1. Multi-armed Bandit

  • In this lab, you will test the impact of \(\epsilon\)-greedy action selection compared to a greedy action selection.

1.1. Setting up

1.1.1. Virtual environment

  • First you will set up a virtual environment for python.

  • Create a folder for the labs.

  • Inside your new folder, open a terminal and enter the following command:

python3 -m virtualenv CSCI_531
  • It should create a new folder CSCI_531.

  • Activate the virtual environment, by entering the following command:

source ./CSCI_531/bin/activate

Important

Every lab you will need to activate the virtual environment before using python!

1.1.2. Python libraries

  • Now you need a few libraries.

  • The main library that we will use is Gymnasium .

  • To install it use:

pip install gymnasium

1.2. Gym

1.2.1. What is a Gym environment

  • Gymanisum provides tools to create Reinforcement Learning environments.

  • The environments are implemented using the same structures:

    • It allows to implement algorithms that works for all Gym environments.

    • Helps organize and debug your environment.

1.2.2. Custom environment

  • One thing we want to do is creating our own custom environment.

1.2.2.1. Environment

  • Each class inherits from gymnasium.Env.

  • Then we need to specify self.action_space:

    • It is the mathematical representation of the actions the agent can execute.

    • For example, if the agent can move left or right:

      • We have two actions.

      • The actions are discrete.

      • We will define the action space as Discrete(2) # {0, 1}.

      • Action 0 will be left and 1 will be right.

Example

  • An example of a custom environment with an action space of two discrete actions.

import gymnasium as gym
from gymnasium.spaces import Discrete

class MyEnv(gym.Env):

   def __init__(self):
      self.action_space = Discrete(2)

1.2.2.2. Step

  • Once the environment is created, we need to define how the agent will interact with it.

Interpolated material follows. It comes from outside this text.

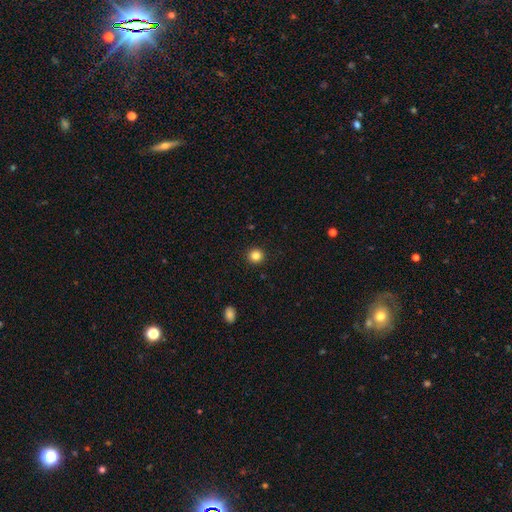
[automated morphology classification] This appears to be a smooth galaxy with no disk features (84%) that is round (92%). Merging: none (93%).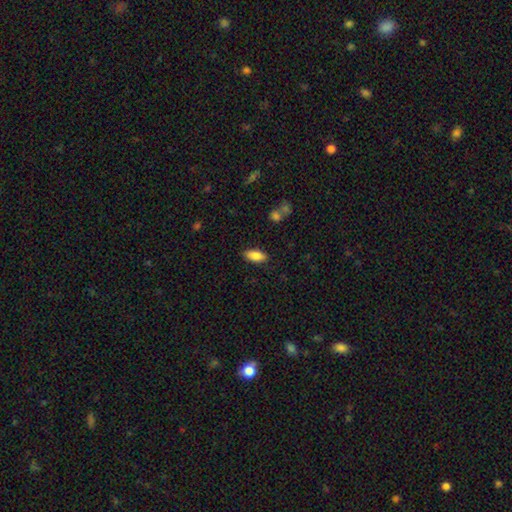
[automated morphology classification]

  • It is done with the method step(self, action).

    • action: Action selected by the user or (AI).

    • Use this function to modify the environment if necessary, like the position of a robot, etc.

  • It returns 5 parameters:

    • observation

    • reward

    • terminated

    • truncated

    • info

  • For now, we only care about the reward.

Example

  • An example of a custom environment with the step function defined.

import gymnasium as gym
from gymnasium.spaces import Discrete

class MyEnv(gym.Env):

   def __init__(self):
      self.action_space = Discrete(2)

   def step(self, action):
      reward = # How your reward is calculated.
      return [], reward, False, False, {} # Only reward is important for now, put everything else as default value.

1.3. 10-armed bandit

  • You need to implement the 10-armed bandit.

  • Create a class tenBandit as a Gym environment.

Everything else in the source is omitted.